• **Provided records**:
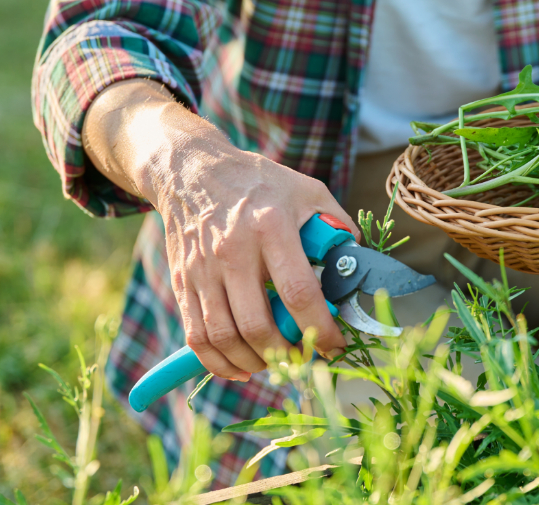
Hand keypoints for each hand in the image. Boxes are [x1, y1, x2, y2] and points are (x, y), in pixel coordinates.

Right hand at [84, 80, 358, 380]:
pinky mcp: (182, 283)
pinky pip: (196, 336)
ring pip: (224, 337)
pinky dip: (219, 362)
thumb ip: (337, 225)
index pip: (298, 292)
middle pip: (257, 324)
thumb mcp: (307, 190)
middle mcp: (233, 251)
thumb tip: (356, 265)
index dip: (319, 328)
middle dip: (287, 354)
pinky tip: (242, 368)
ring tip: (278, 363)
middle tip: (306, 359)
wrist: (190, 170)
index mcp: (271, 226)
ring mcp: (202, 270)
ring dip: (255, 362)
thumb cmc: (258, 182)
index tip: (335, 346)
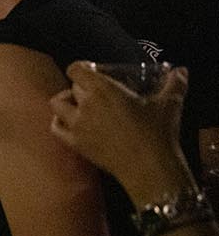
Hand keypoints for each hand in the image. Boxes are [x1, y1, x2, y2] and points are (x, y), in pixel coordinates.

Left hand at [50, 63, 190, 199]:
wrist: (149, 167)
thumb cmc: (157, 132)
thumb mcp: (169, 104)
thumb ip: (175, 84)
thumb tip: (181, 70)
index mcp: (103, 89)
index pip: (76, 69)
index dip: (82, 68)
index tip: (93, 71)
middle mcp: (85, 104)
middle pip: (73, 86)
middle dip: (82, 86)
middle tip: (98, 92)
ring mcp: (77, 125)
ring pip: (57, 104)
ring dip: (66, 101)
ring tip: (80, 105)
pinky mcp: (75, 143)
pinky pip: (55, 128)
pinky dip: (59, 123)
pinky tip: (70, 123)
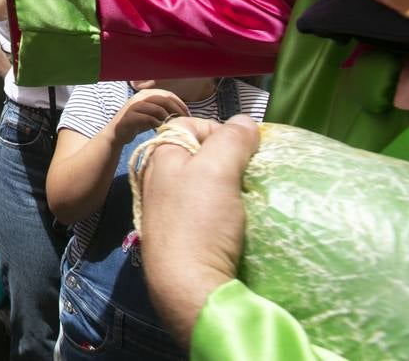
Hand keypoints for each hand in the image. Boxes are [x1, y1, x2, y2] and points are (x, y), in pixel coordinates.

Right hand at [109, 88, 190, 148]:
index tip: (188, 114)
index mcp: (146, 93)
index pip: (168, 94)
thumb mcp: (151, 114)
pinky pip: (148, 118)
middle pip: (164, 99)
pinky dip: (156, 123)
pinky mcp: (129, 116)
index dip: (180, 104)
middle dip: (177, 110)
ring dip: (167, 117)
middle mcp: (140, 97)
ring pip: (157, 108)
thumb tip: (182, 112)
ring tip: (171, 125)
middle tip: (184, 121)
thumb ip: (163, 110)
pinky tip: (159, 129)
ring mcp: (134, 106)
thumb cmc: (137, 124)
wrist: (117, 133)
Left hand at [139, 115, 258, 344]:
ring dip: (230, 188)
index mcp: (160, 157)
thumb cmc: (199, 221)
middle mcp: (159, 179)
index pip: (188, 124)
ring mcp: (169, 209)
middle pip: (200, 155)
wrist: (187, 286)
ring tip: (247, 199)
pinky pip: (207, 211)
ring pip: (206, 185)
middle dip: (229, 160)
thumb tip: (245, 122)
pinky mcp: (182, 235)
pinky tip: (238, 222)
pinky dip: (225, 211)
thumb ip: (231, 140)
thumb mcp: (218, 170)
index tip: (242, 149)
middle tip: (250, 175)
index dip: (218, 129)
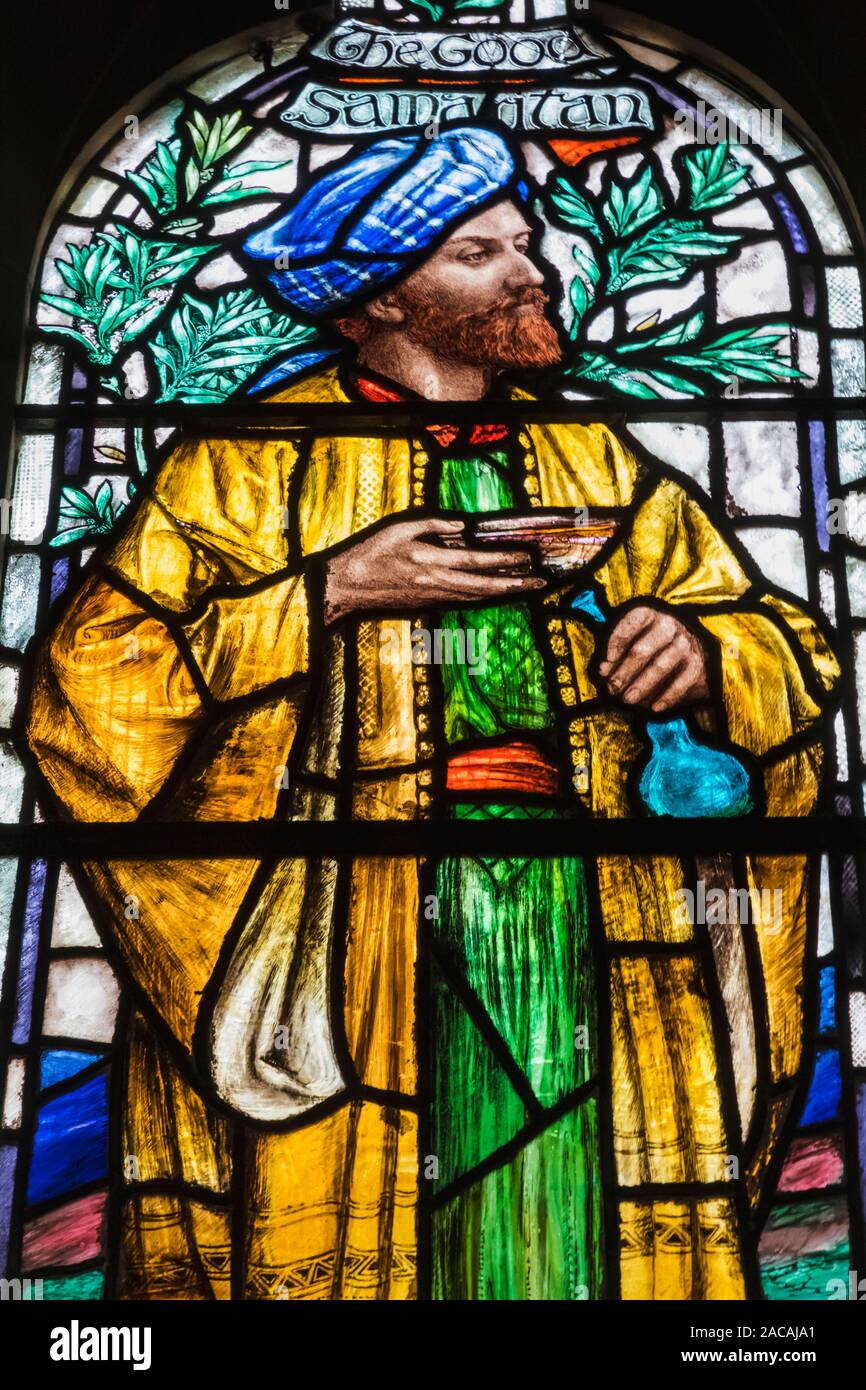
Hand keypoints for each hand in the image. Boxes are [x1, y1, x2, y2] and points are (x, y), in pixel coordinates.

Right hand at [323, 516, 545, 624]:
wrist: (350, 586)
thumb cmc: (372, 554)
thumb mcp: (399, 529)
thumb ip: (432, 524)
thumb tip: (461, 526)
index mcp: (430, 560)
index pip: (475, 561)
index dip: (503, 560)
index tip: (525, 557)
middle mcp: (436, 582)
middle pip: (483, 586)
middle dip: (514, 584)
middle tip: (538, 582)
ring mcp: (433, 596)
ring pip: (476, 597)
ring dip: (503, 592)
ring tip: (525, 587)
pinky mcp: (428, 603)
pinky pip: (462, 599)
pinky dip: (483, 596)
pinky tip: (495, 591)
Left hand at [598, 604, 709, 712]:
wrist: (693, 657)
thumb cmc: (654, 650)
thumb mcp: (634, 646)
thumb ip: (616, 657)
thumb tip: (604, 671)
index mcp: (650, 616)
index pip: (631, 622)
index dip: (616, 641)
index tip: (606, 662)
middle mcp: (668, 627)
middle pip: (641, 650)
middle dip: (624, 671)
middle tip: (613, 688)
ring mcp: (684, 645)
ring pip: (660, 666)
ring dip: (642, 685)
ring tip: (628, 699)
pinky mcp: (697, 665)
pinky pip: (681, 682)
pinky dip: (667, 696)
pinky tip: (654, 707)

• **What this task involves**:
Please copy out each line of the material that holds the string "hand".

• **Solution**:
Hand keypoints for each hand in the image. Boxes are [x1, y1, x2, y2] and points are (x, y), in pixel coordinates.
Right hand at [84, 80, 358, 380]:
Hand keypoints for each hand in the image. Boxes are [x1, y1, x2, y2] and points are (x, y), in pixel coordinates.
Left hand at [50, 63, 190, 199]:
Hand keypoints for each hand in the image. Boxes are [x1, y1, x2, y2] and points are (x, y), in pixel coordinates.
Right hand at [109, 88, 190, 148]:
Left hand at [139, 115, 258, 344]:
Hand keypoints for each hand in the image. Boxes are [x1, y1, x2, y2] and points are (x, y), in pixel coordinates.
Right hand at [323, 516, 545, 624]:
Left hand at [598, 604, 709, 712]:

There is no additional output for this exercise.